3866    cycles for 1000 * rcpss
15797   cycles for 1000 * 1/x using fdiv
6190    cycles for 1000 * 1/x using divss

24      bytes for rcpss
23      bytes for 1/x using fdiv
39      bytes for 1/x using divss

ST0     123453440.0000000000
ST0     123456792.0000000000
ST0     123453440.0000000000
Creative coders use backward thinking techniques as a strategy.

mineiro

Intel(R) Core(TM) i7-6700 CPU @ 3.40GHz (SSE4)

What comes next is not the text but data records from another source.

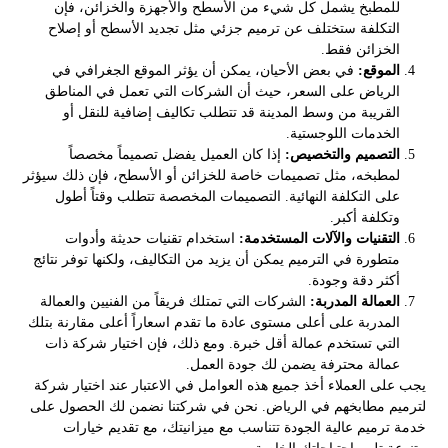
للمطبخ يشمل كل شيء من الأسطح والأجهزة والخزائن، فإن
التكلفة ستختلف عن ترميم جزئي مثل تجديد الأسطح أو إصلاح
الخزائن فقط.
الموقع:
في بعض الأحيان، يمكن أن يؤثر الموقع الجغرافي في
الرياض على السعر، حيث أن الشركات التي تعمل في المناطق
القريبة من وسط المدينة قد تتطلب تكاليف إضافية للنقل أو
الخدمات اللوجستية.
التصميم والتخصيص:
إذا كان العميل يفضل تصميماً مخصصاً
لمطبخه، مثل تصميمات خاصة للخزائن أو الأسطح، فإن ذلك سيؤثر
على التكلفة النهائية. التصميمات المخصصة تتطلب وقتاً أطول
وتكلفة أكبر.
التقنيات والآلات المستخدمة:
استخدام تقنيات حديثة وأدوات
متطورة في الترميم يمكن أن يزيد من التكاليف، ولكنها توفر نتائج
أكثر دقة وجودة.
العمالة المدربة:
الشركات التي تمتلك فريقاً من الفنيين والعمالة
المدربة على أعلى مستوى عادة ما تقدم اسعاراً أعلى مقارنة بتلك
التي تستخدم عمالة أقل خبرة. ومع ذلك، فإن اختيار شركة ذات
عمالة محترفة يضمن لك جودة العمل.
يجب على العملاء أخذ جميع هذه العوامل في الاعتبار عند اختيار شركة
لترميم مطابخهم في الرياض. نحن في شركتنا نضمن لك الحصول على
خدمة ترميم عالية الجودة تتناسب مع ميزانيتك، مع تقديم خيارات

2584    cycles for 1000 * rcpss
16274   cycles for 1000 * 1/x using fdiv
1818    cycles for 1000 * 1/x using divss

2597    cycles for 1000 * rcpss
16282   cycles for 1000 * 1/x using fdiv
1818    cycles for 1000 * 1/x using divss

2587    cycles for 1000 * rcpss
16274   cycles for 1000 * 1/x using fdiv
1818    cycles for 1000 * 1/x using divss

24      bytes for rcpss
23      bytes for 1/x using fdiv
39      bytes for 1/x using divss

ST0     123453440.0000000000
ST0     123456792.0000000000
ST0     123453440.0000000000

--- ok ---
I'd rather be this ambulant metamorphosis than to have that old opinion about everything

zedd151

1.60 Ghz - per usual

AMD A6-9220e RADEON R4, 5 COMPUTE CORES 2C+3G   (SSE4)

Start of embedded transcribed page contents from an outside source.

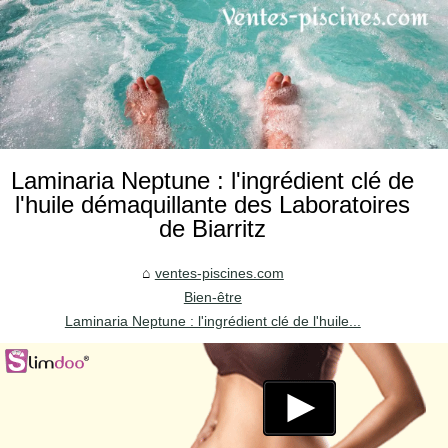
Laminaria Neptune : l'ingrédient clé de
l'huile démaquillante des Laboratoires
de Biarritz
ventes-piscines.com
Bien-être
Laminaria Neptune : l'ingrédient clé de l'huile...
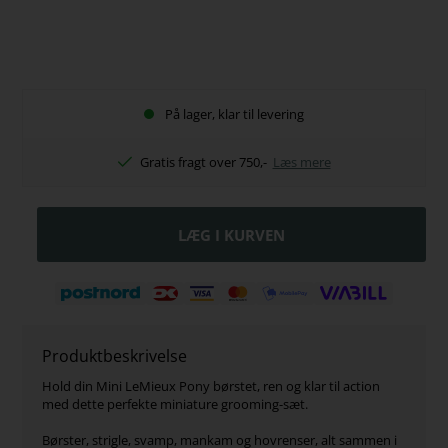
På lager, klar til levering
Gratis fragt over 750,-
Læs mere
Produktbeskrivelse
Hold din Mini LeMieux Pony børstet, ren og klar til action
med dette perfekte miniature grooming-sæt.
Børster, strigle, svamp, mankam og hovrenser, alt sammen i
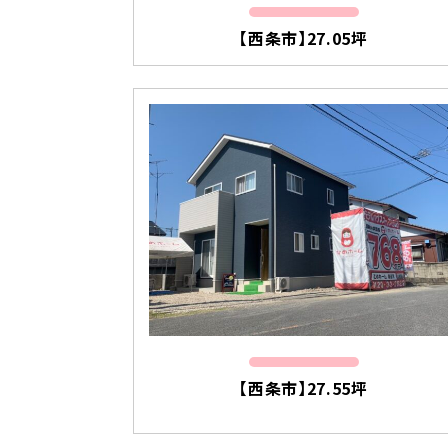
【西条市】27.05坪
【西条市】27.55坪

2353    cycles for 1000 * rcpss
15288   cycles for 1000 * 1/x using fdiv
2070    cycles for 1000 * 1/x using divss

2352    cycles for 1000 * rcpss
15347   cycles for 1000 * 1/x using fdiv
2071    cycles for 1000 * 1/x using divss

2353    cycles for 1000 * rcpss
15283   cycles for 1000 * 1/x using fdiv
2069    cycles for 1000 * 1/x using divss

24      bytes for rcpss
23      bytes for 1/x using fdiv
39      bytes for 1/x using divss

ST0     123453440.0000000000
ST0     123456792.0000000000
ST0     123453440.0000000000
--- ok ---


Quote from: daydreamer on June 24, 2018, 08:41:32 PM
Why dont we...

Why don't you ...     ...        ...       ...     ...       post your results?    :P

The more, the merrier.   :biggrin:

Yuri


Intel(R) Core(TM) i3 CPU         540  @ 3.07GHz (SSE4)

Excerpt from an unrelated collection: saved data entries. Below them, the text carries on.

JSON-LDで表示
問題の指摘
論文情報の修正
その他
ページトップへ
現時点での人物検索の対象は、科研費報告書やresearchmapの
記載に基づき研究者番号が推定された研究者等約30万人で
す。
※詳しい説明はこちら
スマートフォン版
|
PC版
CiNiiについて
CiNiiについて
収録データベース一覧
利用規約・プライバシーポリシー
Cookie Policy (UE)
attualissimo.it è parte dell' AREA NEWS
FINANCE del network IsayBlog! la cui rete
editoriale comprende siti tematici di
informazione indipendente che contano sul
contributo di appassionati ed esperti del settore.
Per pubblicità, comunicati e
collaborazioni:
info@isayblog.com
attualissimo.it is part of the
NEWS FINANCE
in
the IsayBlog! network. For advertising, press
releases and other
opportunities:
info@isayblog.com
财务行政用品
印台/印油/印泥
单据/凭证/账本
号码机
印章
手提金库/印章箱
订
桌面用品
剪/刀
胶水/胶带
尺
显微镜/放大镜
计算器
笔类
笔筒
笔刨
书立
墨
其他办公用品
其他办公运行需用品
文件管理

910     cycles for 1000 * rcpss
12488   cycles for 1000 * 1/x using fdiv
12446   cycles for 1000 * 1/x using divss

880     cycles for 1000 * rcpss
12217   cycles for 1000 * 1/x using fdiv
12854   cycles for 1000 * 1/x using divss

1029    cycles for 1000 * rcpss
12393   cycles for 1000 * 1/x using fdiv
12029   cycles for 1000 * 1/x using divss

24      bytes for rcpss
23      bytes for 1/x using fdiv
39      bytes for 1/x using divss

ST0     123453440.0000000000
ST0     123456792.0000000000
ST0     123453440.0000000000

--- ok ---

zedd151

These results are widely varying.

fdiv is definitely out, but it's a tossup between rcpss and divss.